** Supplied text **
^^^^

An ordinary least squares (OLS) regression to the terminator separations of 2020, including the adjusted value for the SC24 terminator (green), reinforces the significant anti-correlation between the two properties. As per M2020, the regression line remains SSNn+1 = (−30.5 ± 3.8)ΔTn + 516 with a Pearson correlation coefficient is r = −0.797 that is significant to the 99.999% level when testing against the null hypothesis that the underlying distributions are uncorrelated and normally distributed using the two-tailed Student’s t-test. The estimated prediction intervals at 68% (1σ) and 95% (2σ) levels, which are also plotted on Figure 7. The resulting amplitude estimate for SC25 is 184 (±17 at 1σ and ±63 at 2σ).

Properly accounting for autocorrelation (aka temporal persistence) in the sunspot cycle maxima or terminator separations is important, as any autocorrelation in the data series could invalidate Student’s assumptions of independent samples; In practice, this tends to inflate the test statistic and returns over confident significance levels. A solution to this is to compute an “effective sample size,” to compensate for this effect. Using the methods described in Lockwood (2002) we compute the effective sample size, allowing for persistence in the data. The effective sample size is reduced from 24 data points to 16.1, but the significance only drops slightly: the result is still significant, at the 99.98% level, which is still a respectable significance level.

^^^^

** Exercises **
[1] In the sunspot cycle text, what amplitude estimate is given for SC25?
[2] List every percentage value that appears in the sunspot cycle text.
[3] Decide whether each statement agrees with the sunspot cycle text, answering yes or no and quoting the deciding words: (a) The effective sample size drops from 24 data points to 16.1. (b) The regression applied to the terminator separations is a weighted least squares fit. (c) Autocorrelation in the data tends to lower the test statistic.

Collection entries
^^^^

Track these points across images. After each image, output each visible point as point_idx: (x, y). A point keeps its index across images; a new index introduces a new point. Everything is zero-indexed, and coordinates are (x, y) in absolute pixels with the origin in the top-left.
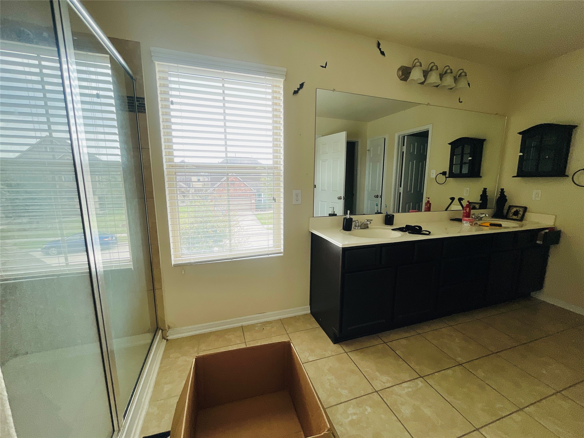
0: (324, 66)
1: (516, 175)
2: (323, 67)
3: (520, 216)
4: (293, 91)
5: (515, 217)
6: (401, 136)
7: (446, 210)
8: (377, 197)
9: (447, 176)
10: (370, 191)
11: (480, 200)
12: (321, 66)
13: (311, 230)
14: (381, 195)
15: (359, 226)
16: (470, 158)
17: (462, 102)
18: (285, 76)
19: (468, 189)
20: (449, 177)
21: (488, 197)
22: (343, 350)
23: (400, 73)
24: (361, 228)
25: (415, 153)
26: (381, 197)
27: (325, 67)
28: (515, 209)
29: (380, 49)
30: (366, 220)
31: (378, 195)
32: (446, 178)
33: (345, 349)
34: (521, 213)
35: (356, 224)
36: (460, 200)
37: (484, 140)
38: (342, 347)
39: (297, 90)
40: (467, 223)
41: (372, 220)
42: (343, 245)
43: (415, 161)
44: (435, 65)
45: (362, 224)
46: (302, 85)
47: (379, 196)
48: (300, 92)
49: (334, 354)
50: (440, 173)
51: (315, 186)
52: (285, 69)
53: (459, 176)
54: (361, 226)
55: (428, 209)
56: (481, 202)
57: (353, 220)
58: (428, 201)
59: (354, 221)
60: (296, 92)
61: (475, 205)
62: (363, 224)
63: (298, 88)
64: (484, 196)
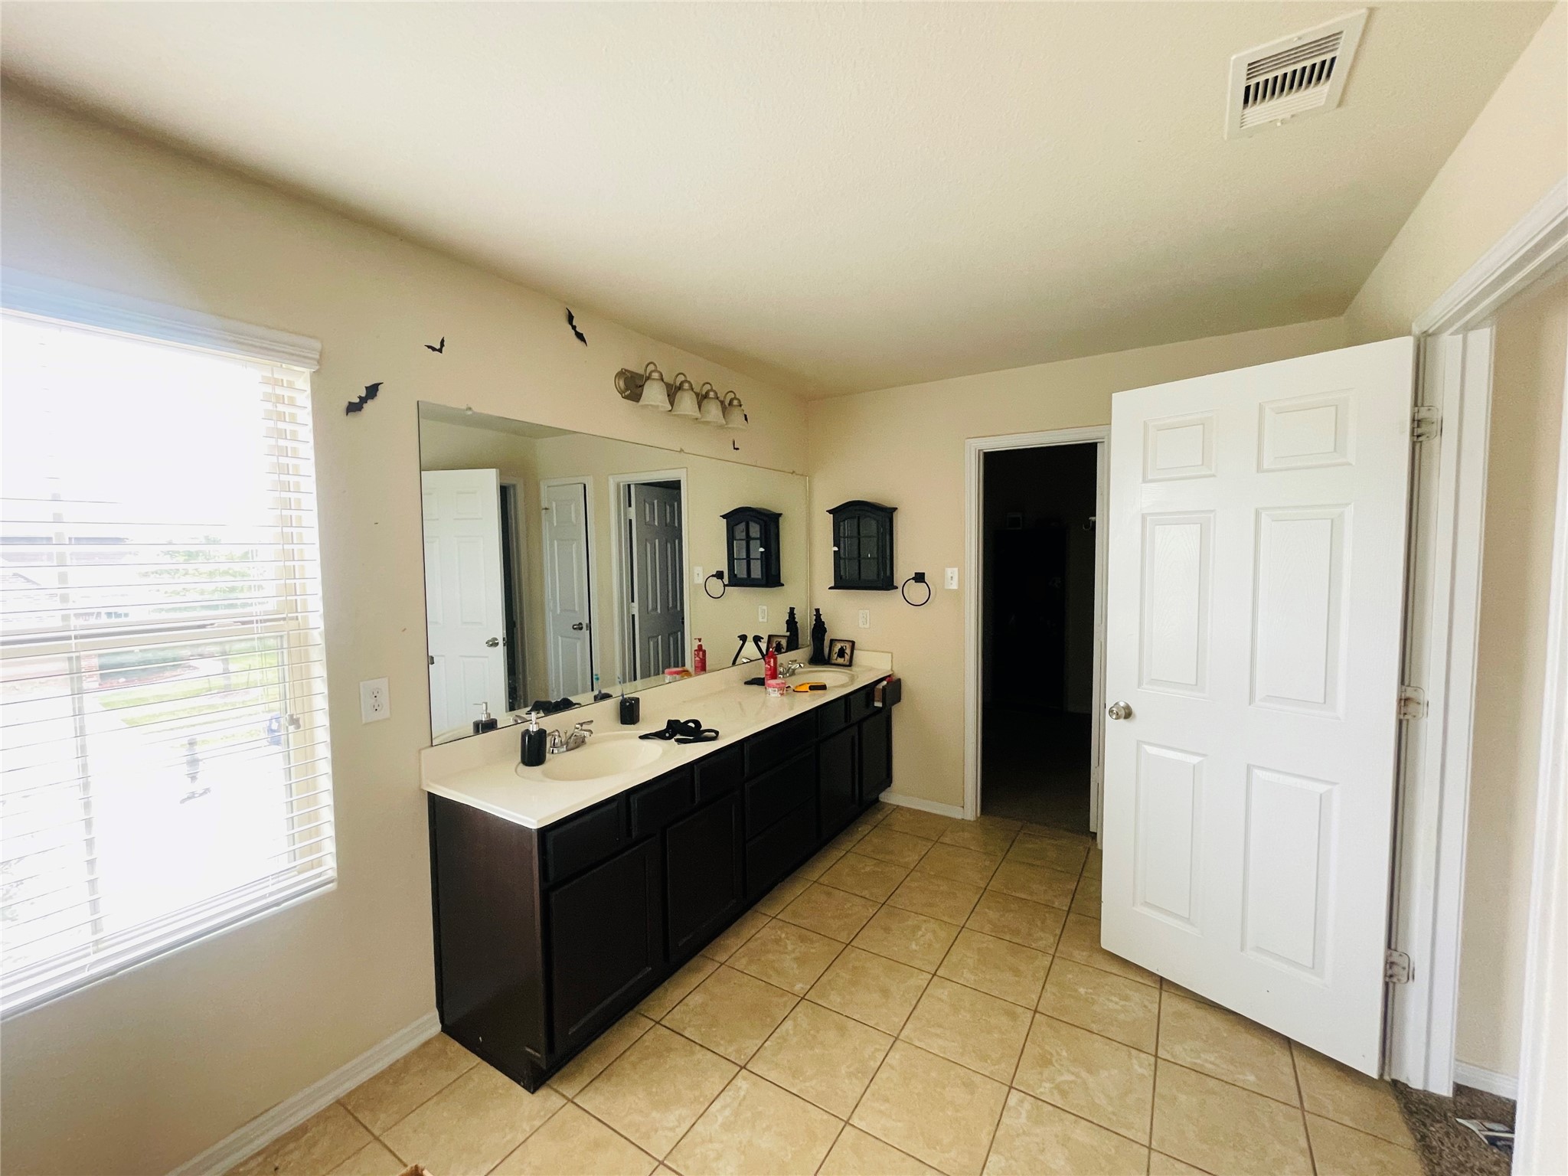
0: (438, 346)
1: (833, 585)
2: (434, 349)
3: (847, 657)
4: (346, 404)
5: (840, 661)
6: (622, 484)
7: (734, 663)
8: (580, 627)
9: (726, 580)
10: (559, 612)
11: (787, 631)
12: (429, 347)
13: (428, 785)
14: (588, 622)
15: (562, 745)
16: (762, 550)
17: (737, 449)
18: (316, 363)
19: (765, 607)
20: (731, 584)
21: (798, 624)
22: (561, 1098)
23: (622, 384)
24: (569, 747)
25: (656, 524)
26: (589, 627)
27: (440, 351)
28: (838, 646)
29: (574, 328)
30: (577, 726)
31: (581, 624)
32: (725, 586)
33: (565, 1093)
34: (848, 651)
35: (555, 739)
36: (757, 639)
37: (780, 515)
38: (557, 1091)
39: (357, 400)
40: (775, 691)
41: (592, 721)
42: (539, 821)
43: (657, 541)
44: (686, 381)
45: (570, 738)
46: (372, 391)
47: (584, 627)
48: (369, 406)
49: (537, 1123)
50: (713, 576)
51: (431, 660)
52: (318, 345)
53: (748, 582)
54: (567, 743)
55: (702, 667)
56: (788, 634)
57: (547, 732)
58: (700, 647)
59: (549, 734)
60: (354, 408)
61: (779, 640)
62: (573, 738)
63: (360, 397)
64: (792, 623)
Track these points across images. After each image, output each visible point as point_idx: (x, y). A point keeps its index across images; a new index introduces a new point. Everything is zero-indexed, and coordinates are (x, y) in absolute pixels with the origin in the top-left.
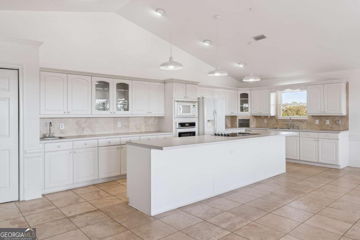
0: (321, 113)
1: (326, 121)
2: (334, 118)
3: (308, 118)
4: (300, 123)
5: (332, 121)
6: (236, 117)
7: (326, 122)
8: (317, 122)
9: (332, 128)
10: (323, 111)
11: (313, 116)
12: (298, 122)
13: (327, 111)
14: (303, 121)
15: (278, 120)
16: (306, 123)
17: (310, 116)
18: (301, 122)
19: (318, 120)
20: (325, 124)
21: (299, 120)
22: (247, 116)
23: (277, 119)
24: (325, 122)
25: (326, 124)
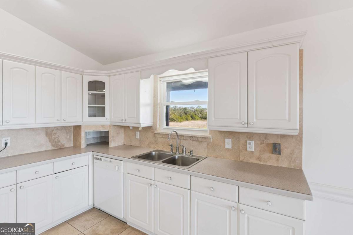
0: (240, 125)
1: (248, 142)
2: (266, 138)
3: (210, 134)
4: (196, 143)
5: (262, 143)
6: (79, 127)
7: (248, 146)
8: (229, 143)
9: (260, 160)
10: (246, 122)
11: (220, 132)
12: (191, 142)
13: (255, 120)
14: (200, 139)
15: (156, 135)
16: (206, 144)
17: (215, 131)
18: (198, 141)
19: (231, 139)
20: (246, 150)
21: (193, 137)
22: (103, 126)
23: (156, 132)
24: (246, 145)
25: (248, 149)
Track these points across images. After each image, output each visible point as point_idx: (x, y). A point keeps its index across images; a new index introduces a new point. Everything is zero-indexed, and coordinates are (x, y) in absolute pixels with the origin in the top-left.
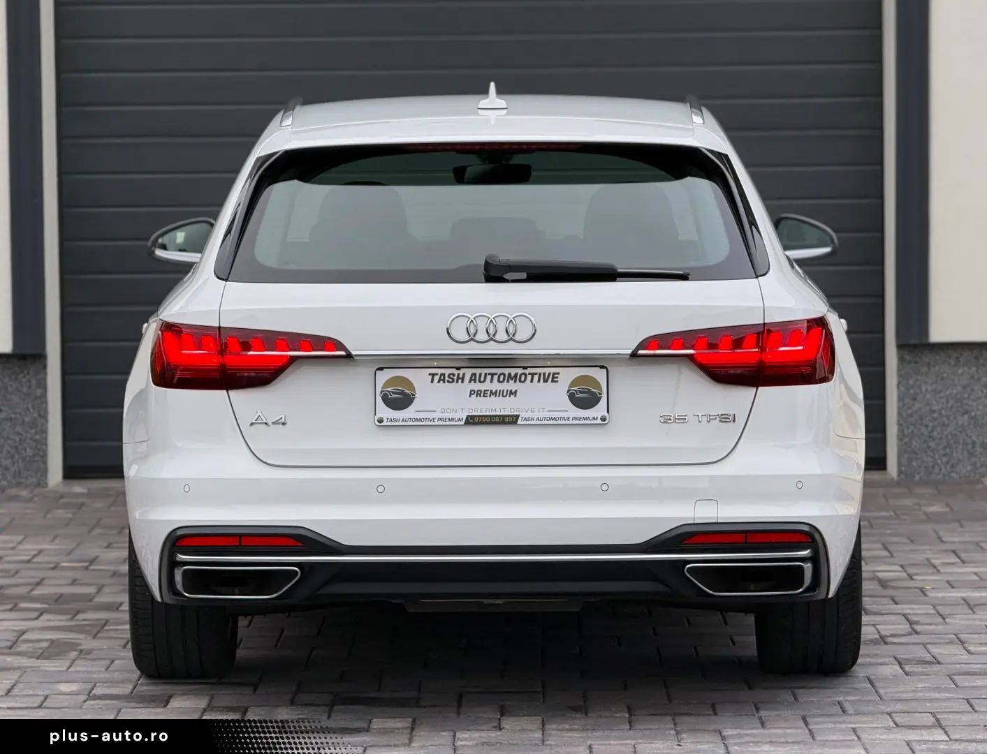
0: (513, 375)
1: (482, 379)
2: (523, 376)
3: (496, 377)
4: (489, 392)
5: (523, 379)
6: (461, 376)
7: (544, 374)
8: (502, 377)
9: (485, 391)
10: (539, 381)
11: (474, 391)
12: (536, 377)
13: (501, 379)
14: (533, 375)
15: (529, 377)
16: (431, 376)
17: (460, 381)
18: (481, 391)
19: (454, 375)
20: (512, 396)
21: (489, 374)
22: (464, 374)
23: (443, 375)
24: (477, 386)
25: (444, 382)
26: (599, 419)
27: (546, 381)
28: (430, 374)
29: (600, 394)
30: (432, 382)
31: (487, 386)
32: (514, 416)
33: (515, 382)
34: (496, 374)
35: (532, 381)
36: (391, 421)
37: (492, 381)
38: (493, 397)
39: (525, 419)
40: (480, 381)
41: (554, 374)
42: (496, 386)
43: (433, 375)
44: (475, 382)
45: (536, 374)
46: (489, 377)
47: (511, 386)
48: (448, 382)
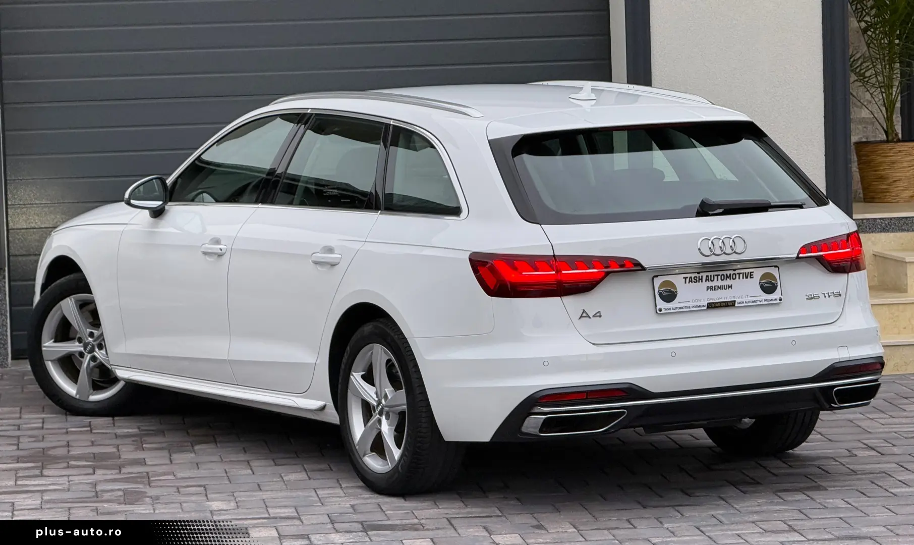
0: (728, 275)
1: (712, 279)
2: (734, 276)
3: (719, 277)
4: (717, 287)
5: (734, 277)
6: (700, 278)
7: (745, 273)
8: (723, 277)
9: (715, 286)
10: (743, 278)
11: (709, 287)
12: (741, 275)
13: (723, 278)
14: (739, 274)
15: (737, 276)
16: (684, 279)
17: (700, 281)
18: (712, 287)
19: (696, 277)
20: (730, 289)
21: (716, 275)
22: (702, 277)
23: (691, 278)
24: (710, 284)
25: (692, 282)
26: (778, 300)
27: (747, 278)
28: (684, 278)
29: (777, 284)
30: (685, 283)
31: (715, 283)
32: (732, 301)
33: (730, 279)
34: (719, 275)
35: (739, 278)
36: (666, 310)
37: (717, 280)
38: (719, 290)
39: (739, 303)
40: (711, 281)
41: (751, 273)
42: (720, 283)
43: (685, 278)
44: (709, 281)
45: (741, 273)
46: (716, 277)
47: (728, 282)
48: (694, 282)
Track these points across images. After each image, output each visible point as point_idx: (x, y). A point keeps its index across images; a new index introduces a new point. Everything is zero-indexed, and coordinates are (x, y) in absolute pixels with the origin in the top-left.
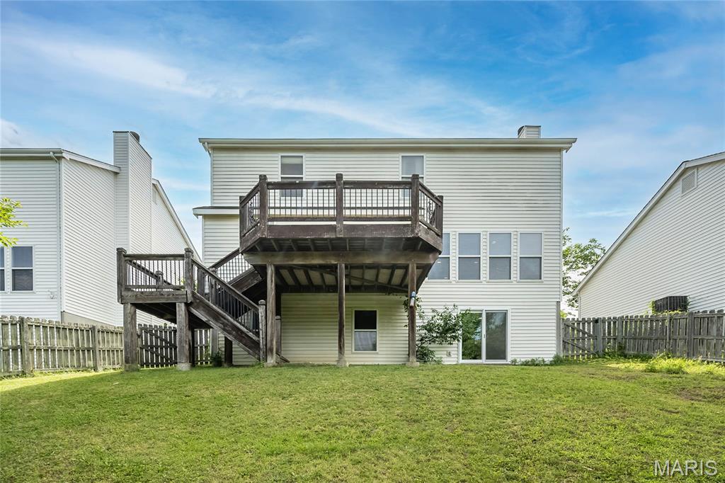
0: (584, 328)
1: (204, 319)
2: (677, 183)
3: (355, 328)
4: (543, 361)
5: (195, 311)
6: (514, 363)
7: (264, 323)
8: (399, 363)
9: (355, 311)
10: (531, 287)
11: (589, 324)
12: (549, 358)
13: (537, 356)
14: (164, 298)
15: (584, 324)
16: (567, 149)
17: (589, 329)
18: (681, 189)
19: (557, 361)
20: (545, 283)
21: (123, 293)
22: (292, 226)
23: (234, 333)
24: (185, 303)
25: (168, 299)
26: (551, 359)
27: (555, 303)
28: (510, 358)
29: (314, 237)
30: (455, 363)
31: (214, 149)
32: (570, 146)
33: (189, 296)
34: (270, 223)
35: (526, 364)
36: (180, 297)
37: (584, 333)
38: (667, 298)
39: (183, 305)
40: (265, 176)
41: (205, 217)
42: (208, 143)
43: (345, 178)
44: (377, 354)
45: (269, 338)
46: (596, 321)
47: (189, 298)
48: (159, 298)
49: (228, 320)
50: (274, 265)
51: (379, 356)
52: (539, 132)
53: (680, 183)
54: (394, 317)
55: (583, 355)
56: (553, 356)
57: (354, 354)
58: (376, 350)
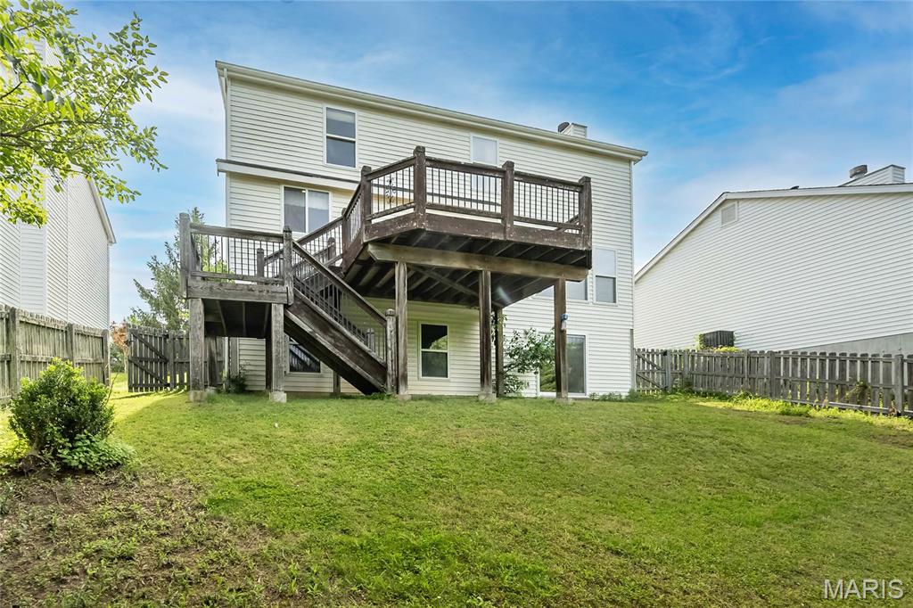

^^^^

** Answers by task **
[1] 184 (±17 at 1σ and ±63 at 2σ)

[2] 99.999%, 68%, 95%, 99.98%

[3]
(a) Yes: "The effective sample size is reduced from 24 data points to 16.1"
(b) No: "An ordinary least squares (OLS) regression to the terminator separations of 2020"
(c) No: "this tends to inflate the test statistic"